Text excerpt =>

This coincided with an increasing involvement in Great Lakes Outreach, a Christian charity engaged in genuinely transformative work in Burundi, and where the indigenous Christians appear not to have our hangups over money. Here, in the UK, we take our time to mull over our vision and mission statements. We analyse to the nth degree the nature of our projects. We construct intricate business plans, create carefully-weighted budgets, in order to see whether or not we can do this thing which seems important. Over there in Burundi, they crack on with the mission, and worry about the funds for it later on. Here in the UK, we have the luxury of navel-gazing – out there, they really don’t. It’s a matter of life and death, and that requires real faithfulness.
Against that background, and having become part of a praying community which is focused on making a real difference, we found that giving became a natural part of what we are about. Not a kind of non-specific, scattergun approach, triggered by oversensitive consciences, but rather a very specific, need-related motivation. We helped a little boy receive a life-saving operation. We helped pay for a prosthetic limb. We supported some supremely gifted Christians active in public service. We were involved in a project which distributed 9,000 healthcards to families that could not afford healthcare – and which is continuing to support families in this basic way. We helped buy sewing machines for women rescued from prostitution. There were more instances, but those are the initiatives which I can now recall from memory.

Stored data =>
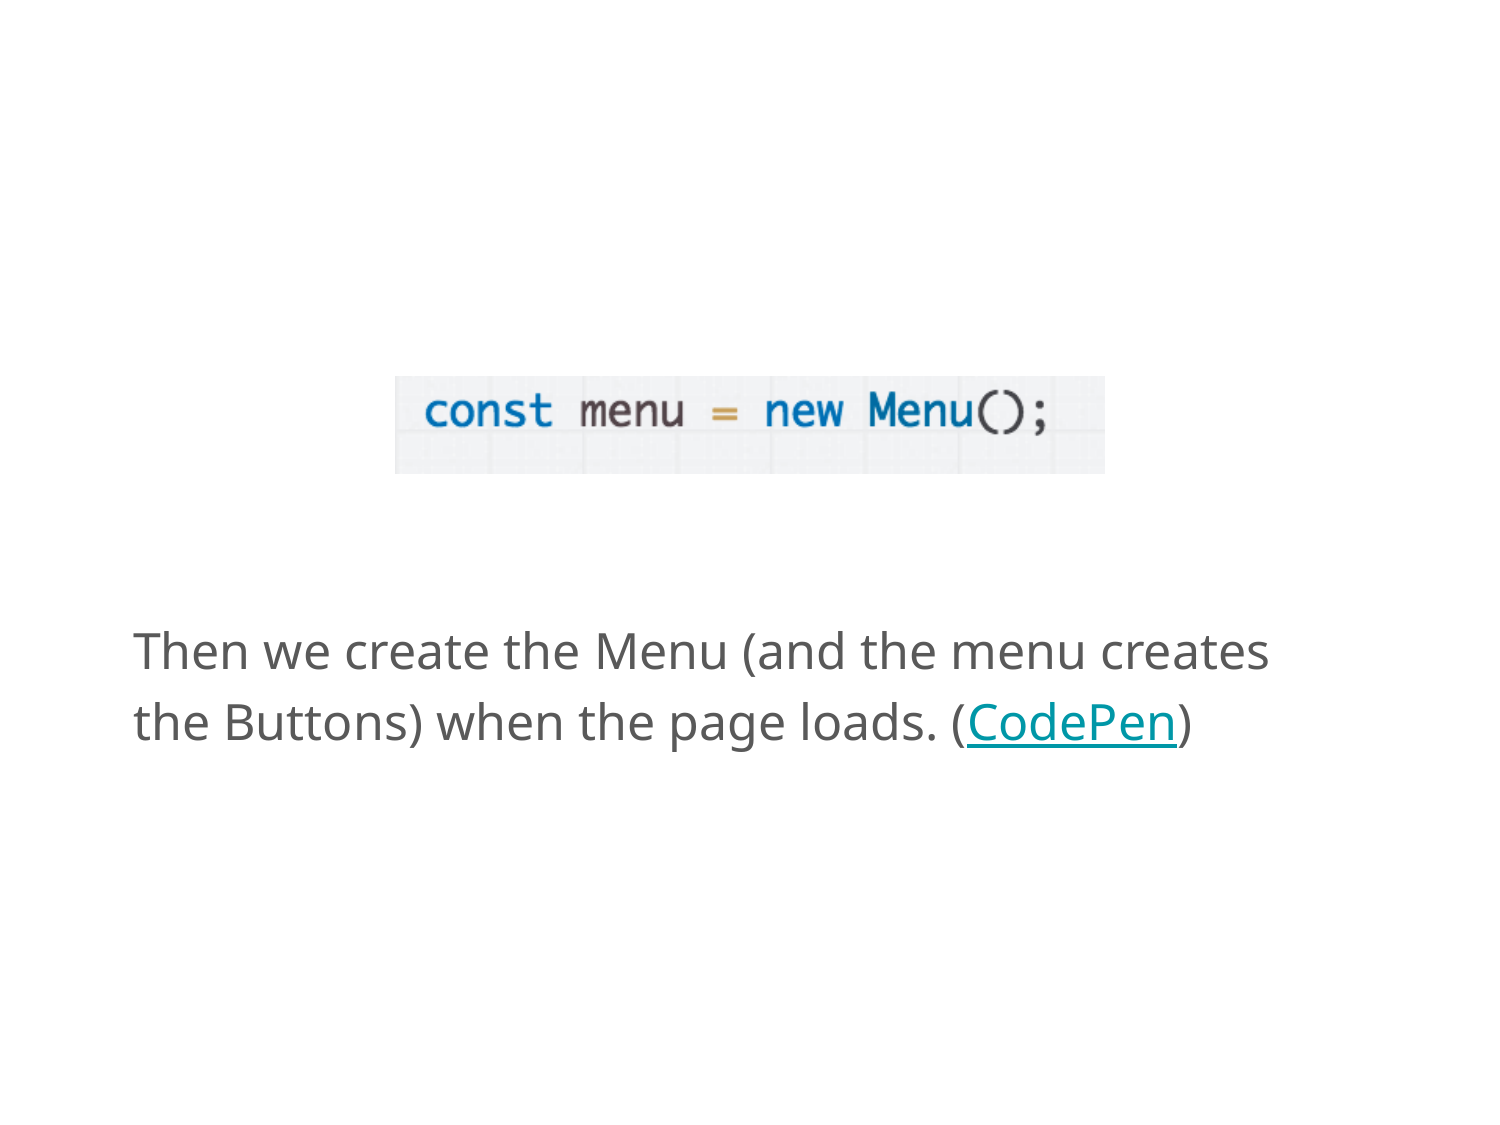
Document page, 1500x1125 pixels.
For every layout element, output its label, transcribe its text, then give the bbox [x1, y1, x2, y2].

picture [395, 376, 1105, 474]
list Then we create the Menu (and the menu creates the Buttons) when the page loads. (CodePen) [118, 596, 1303, 789]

Aim of the exercise => Revise the passage on charitable giving, starting at "This coincided with" and ending at "requires real faithfulness.", and replace "navel-gazing" with "introspection".

Worked solution =>
This coincided with an increasing involvement in Great Lakes Outreach, a Christian charity engaged in genuinely transformative work in Burundi, and where the indigenous Christians appear not to have our hangups over money. Here, in the UK, we take our time to mull over our vision and mission statements. We analyse to the nth degree the nature of our projects. We construct intricate business plans, create carefully-weighted budgets, in order to see whether or not we can do this thing which seems important. Over there in Burundi, they crack on with the mission, and worry about the funds for it later on. Here in the UK, we have the luxury of introspection – out there, they really don’t. It’s a matter of life and death, and that requires real faithfulness.